Task goal: Among the entries below, find all lines that include "down" and copy them.

Data:
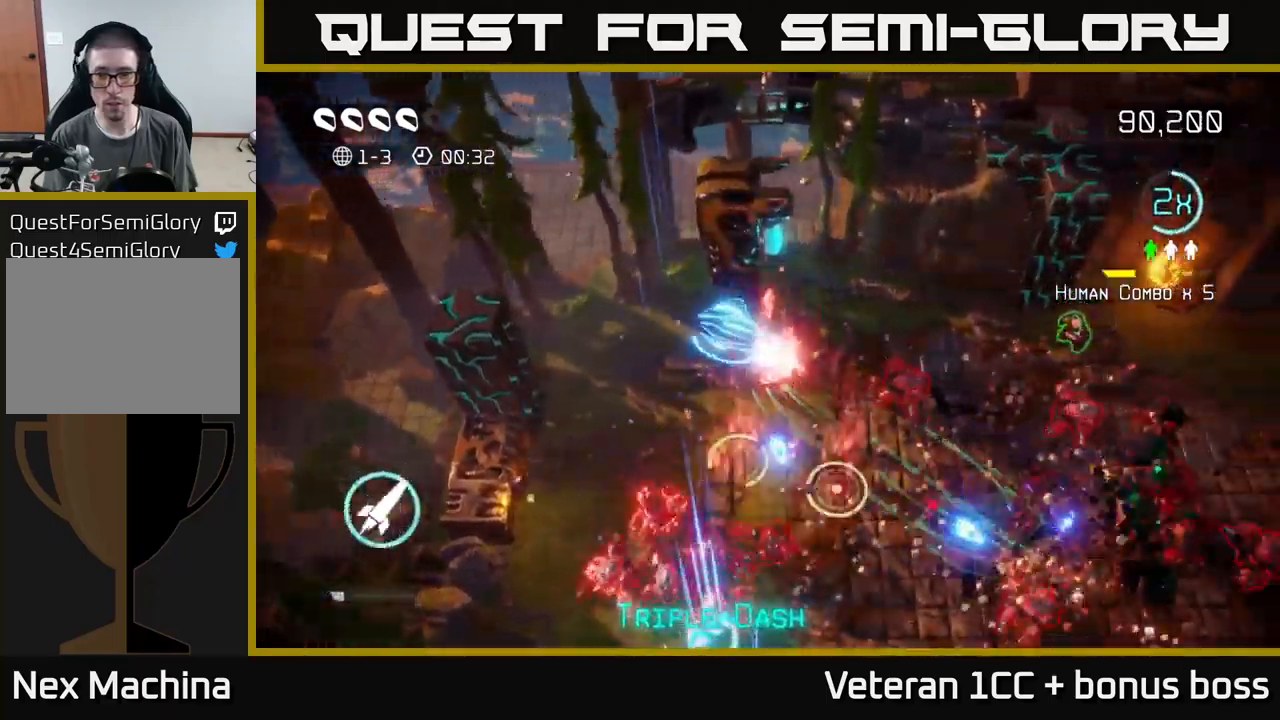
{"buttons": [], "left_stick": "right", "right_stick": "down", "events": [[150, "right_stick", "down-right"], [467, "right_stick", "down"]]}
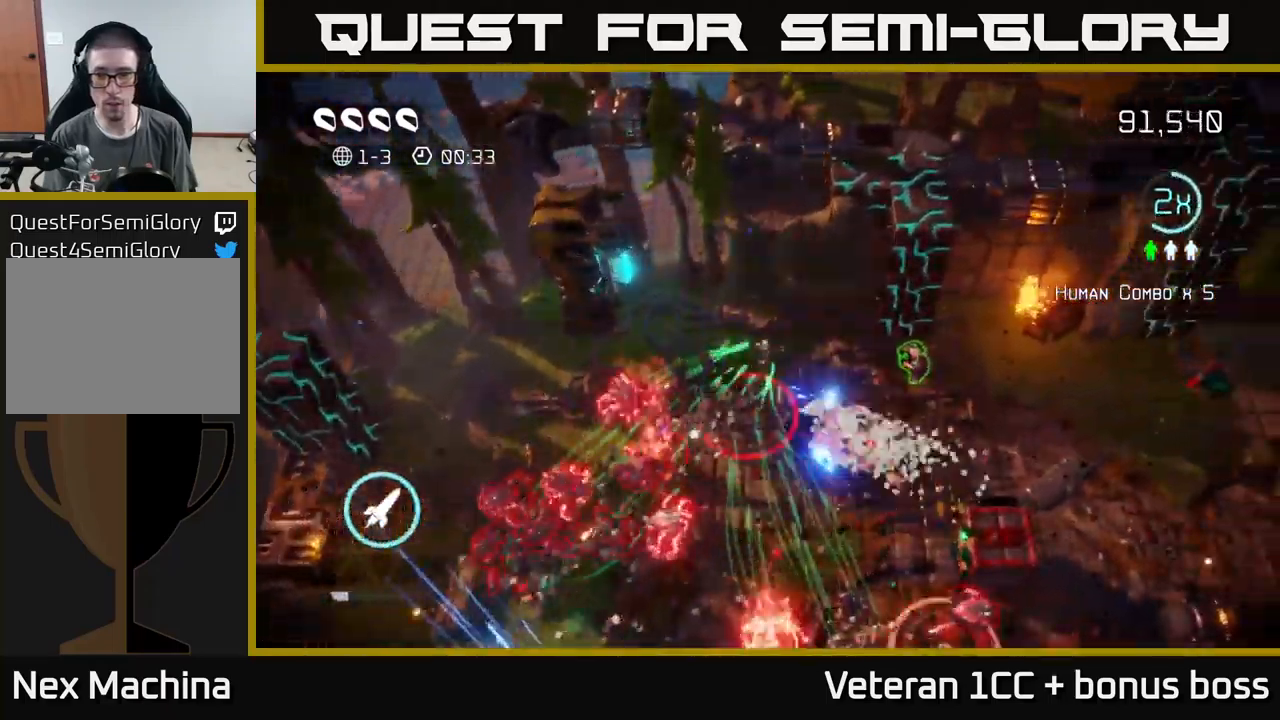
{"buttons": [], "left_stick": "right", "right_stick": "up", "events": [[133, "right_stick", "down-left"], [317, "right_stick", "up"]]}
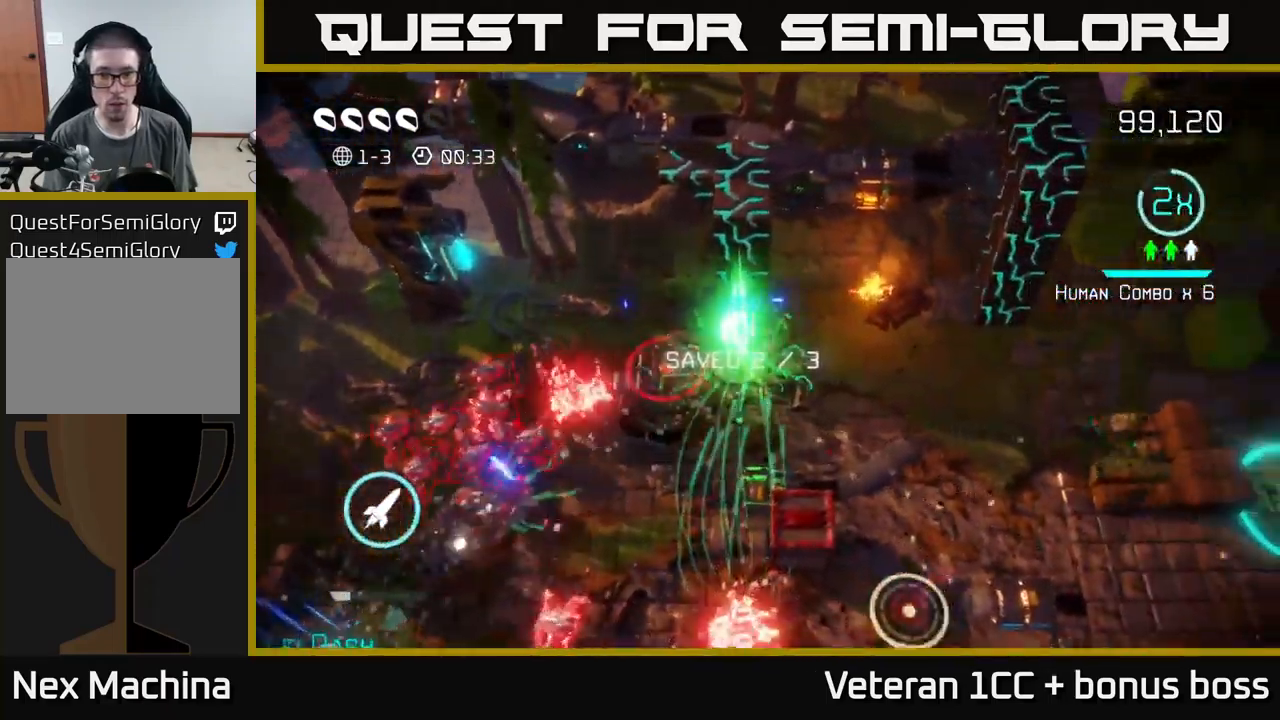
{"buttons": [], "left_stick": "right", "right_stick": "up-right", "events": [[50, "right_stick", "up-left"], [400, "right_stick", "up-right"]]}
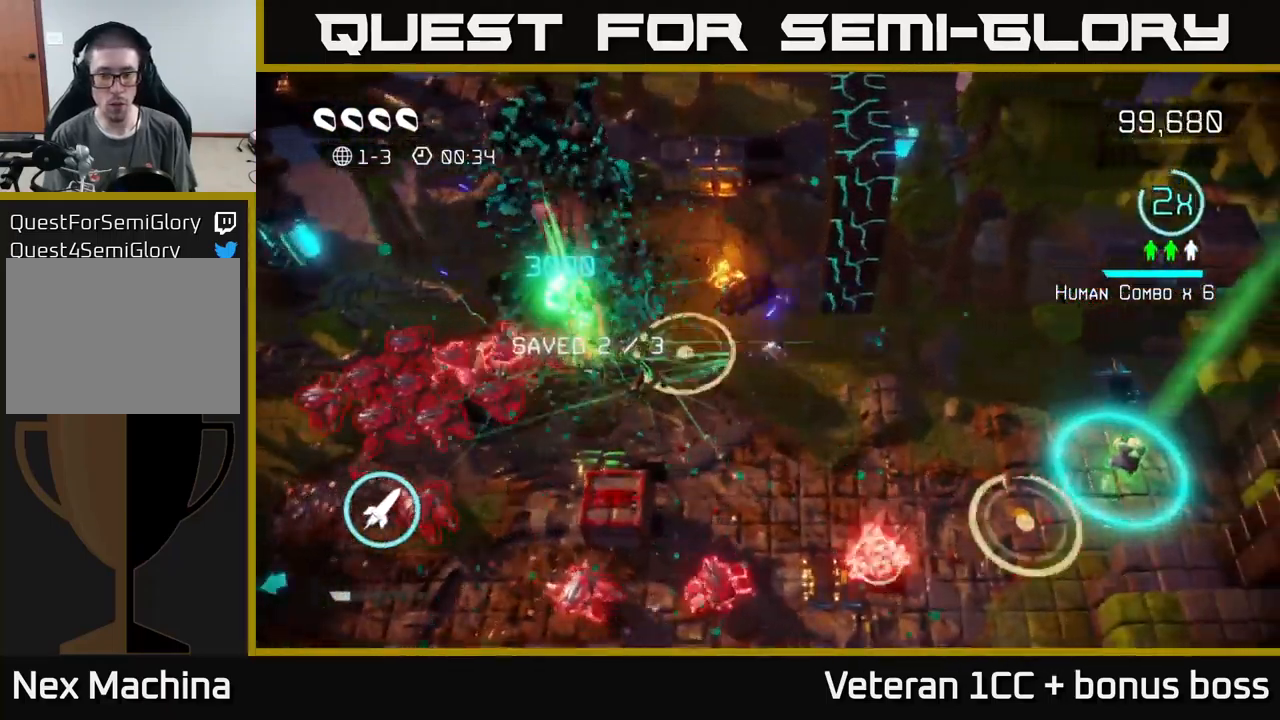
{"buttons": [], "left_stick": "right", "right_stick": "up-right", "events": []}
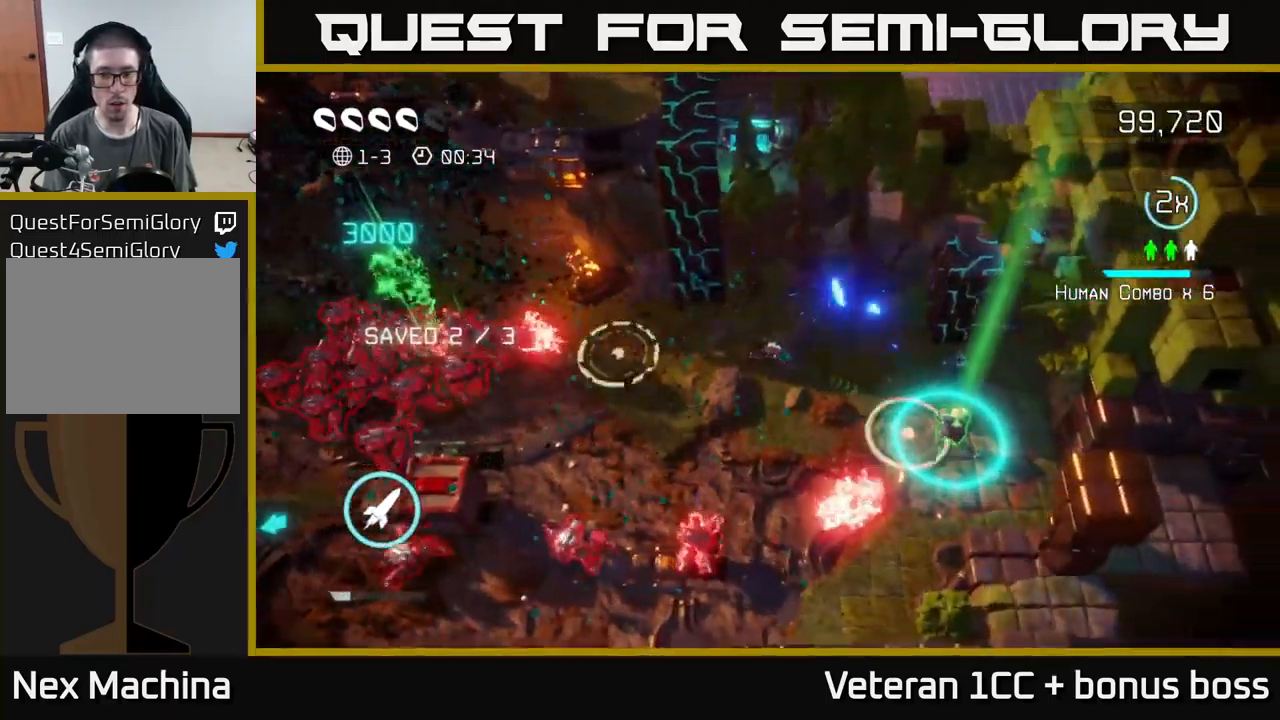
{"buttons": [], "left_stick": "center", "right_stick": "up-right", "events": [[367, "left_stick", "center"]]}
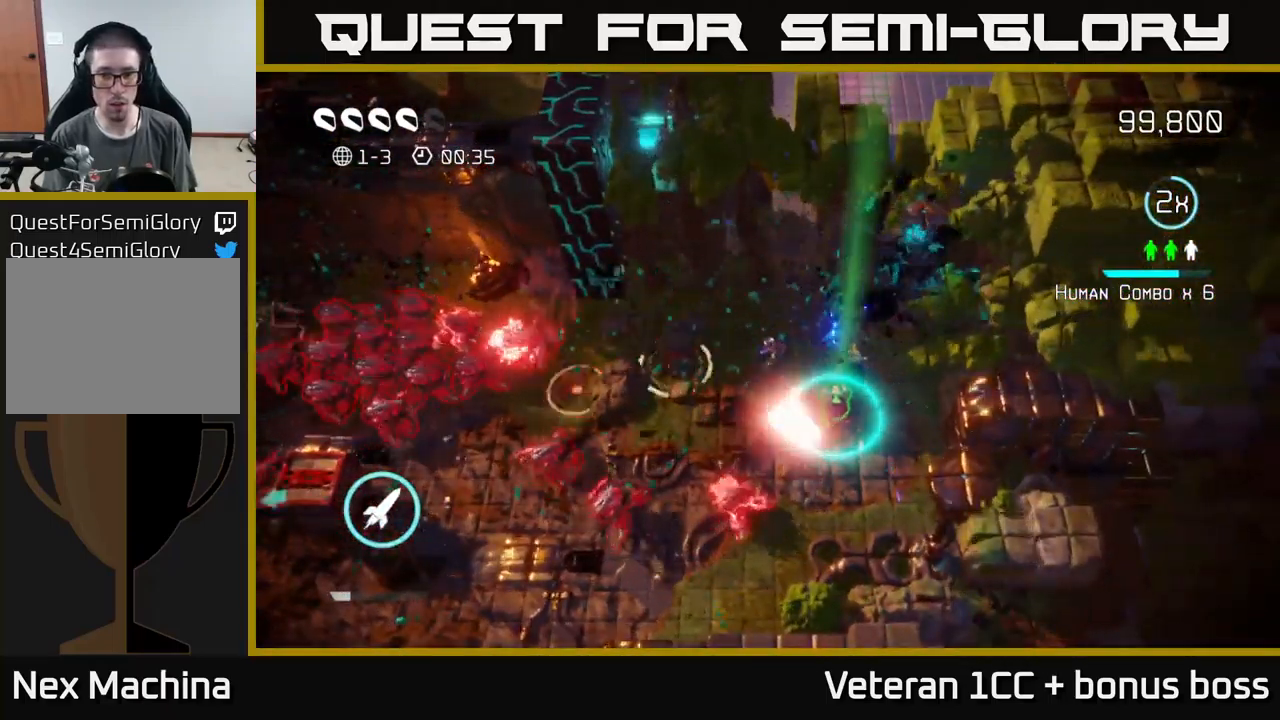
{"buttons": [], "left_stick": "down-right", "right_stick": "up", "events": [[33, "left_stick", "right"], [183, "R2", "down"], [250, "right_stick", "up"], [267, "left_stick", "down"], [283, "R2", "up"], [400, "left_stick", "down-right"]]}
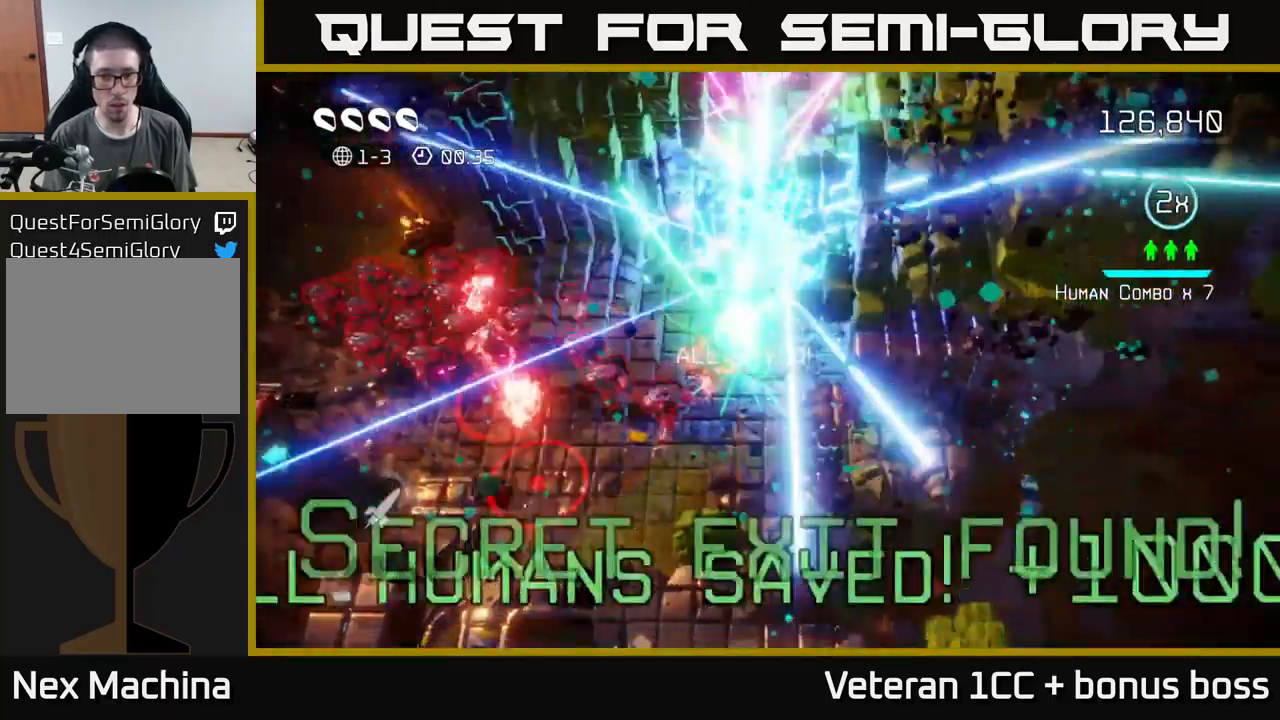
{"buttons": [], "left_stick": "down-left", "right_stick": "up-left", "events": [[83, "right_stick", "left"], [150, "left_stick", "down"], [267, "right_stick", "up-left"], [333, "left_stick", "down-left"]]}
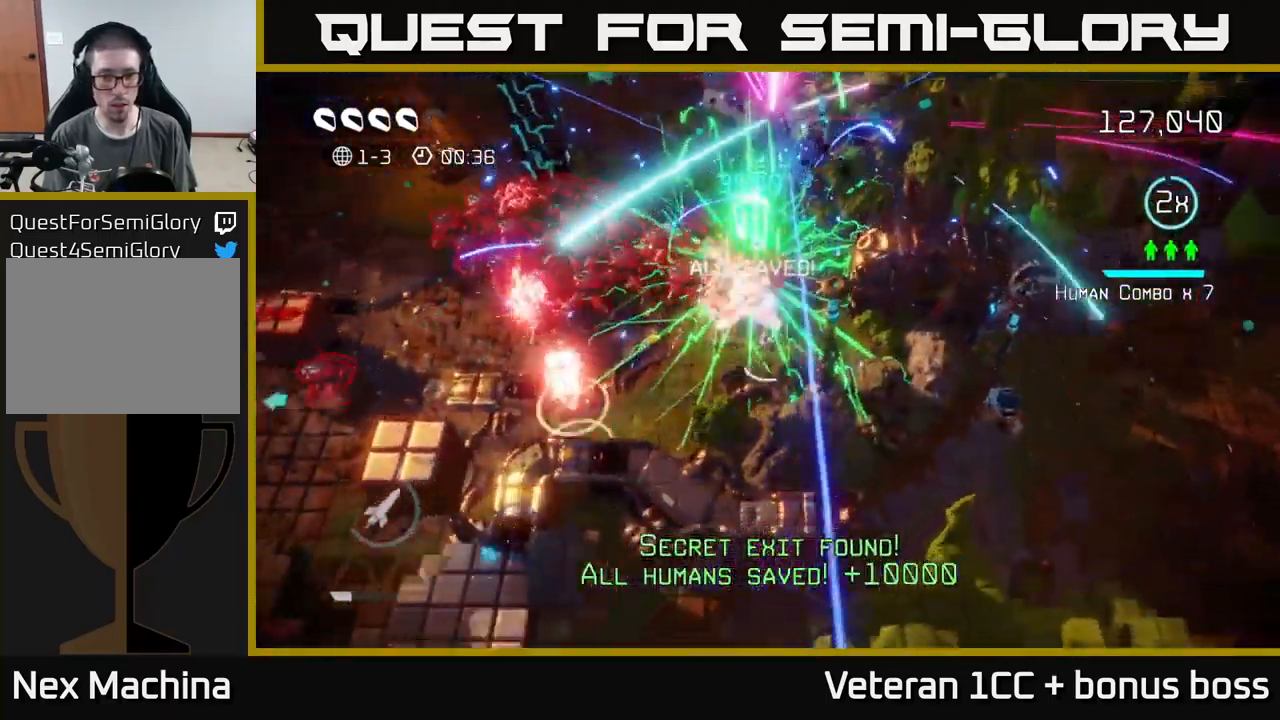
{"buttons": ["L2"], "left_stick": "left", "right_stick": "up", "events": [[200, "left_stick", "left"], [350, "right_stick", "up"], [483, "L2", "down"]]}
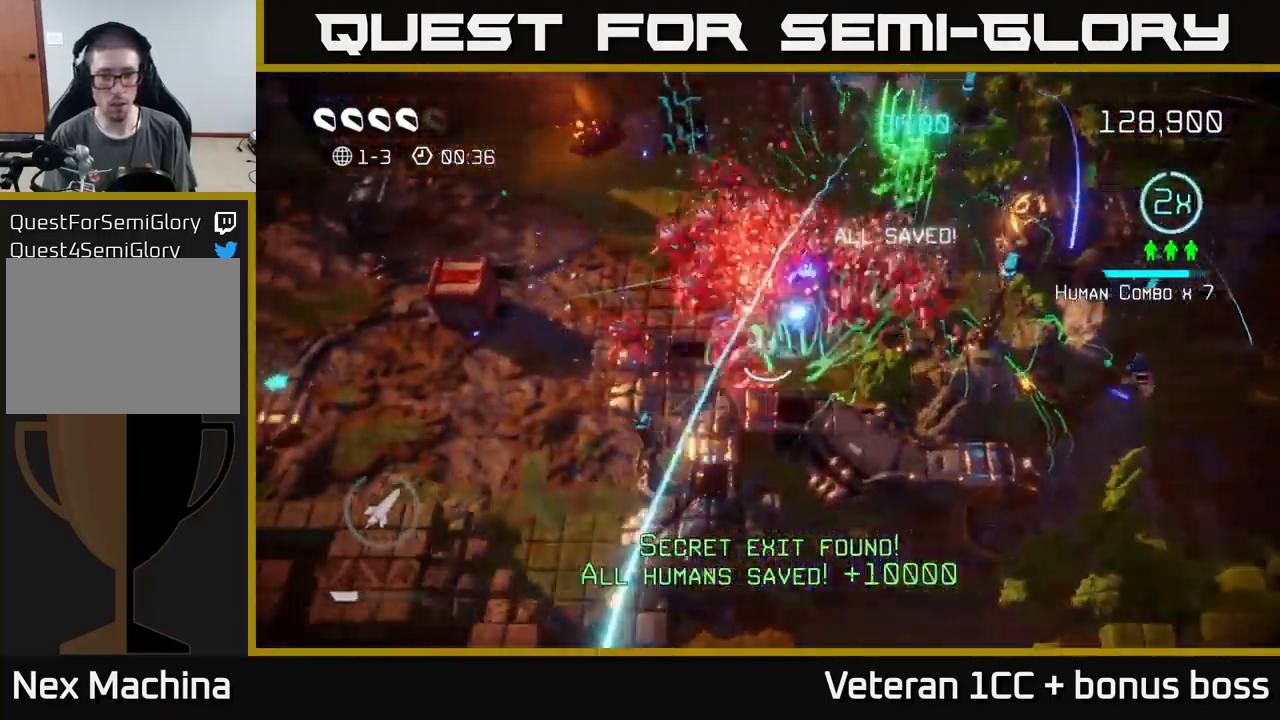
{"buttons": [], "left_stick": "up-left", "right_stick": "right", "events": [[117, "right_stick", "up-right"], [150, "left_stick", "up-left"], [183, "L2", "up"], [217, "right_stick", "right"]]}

Exercise solution:
{"buttons": [], "left_stick": "right", "right_stick": "down", "events": [[150, "right_stick", "down-right"], [467, "right_stick", "down"]]}
{"buttons": [], "left_stick": "right", "right_stick": "up", "events": [[133, "right_stick", "down-left"], [317, "right_stick", "up"]]}
{"buttons": [], "left_stick": "down-right", "right_stick": "up", "events": [[33, "left_stick", "right"], [183, "R2", "down"], [250, "right_stick", "up"], [267, "left_stick", "down"], [283, "R2", "up"], [400, "left_stick", "down-right"]]}
{"buttons": [], "left_stick": "down-left", "right_stick": "up-left", "events": [[83, "right_stick", "left"], [150, "left_stick", "down"], [267, "right_stick", "up-left"], [333, "left_stick", "down-left"]]}
{"buttons": ["L2"], "left_stick": "left", "right_stick": "up", "events": [[200, "left_stick", "left"], [350, "right_stick", "up"], [483, "L2", "down"]]}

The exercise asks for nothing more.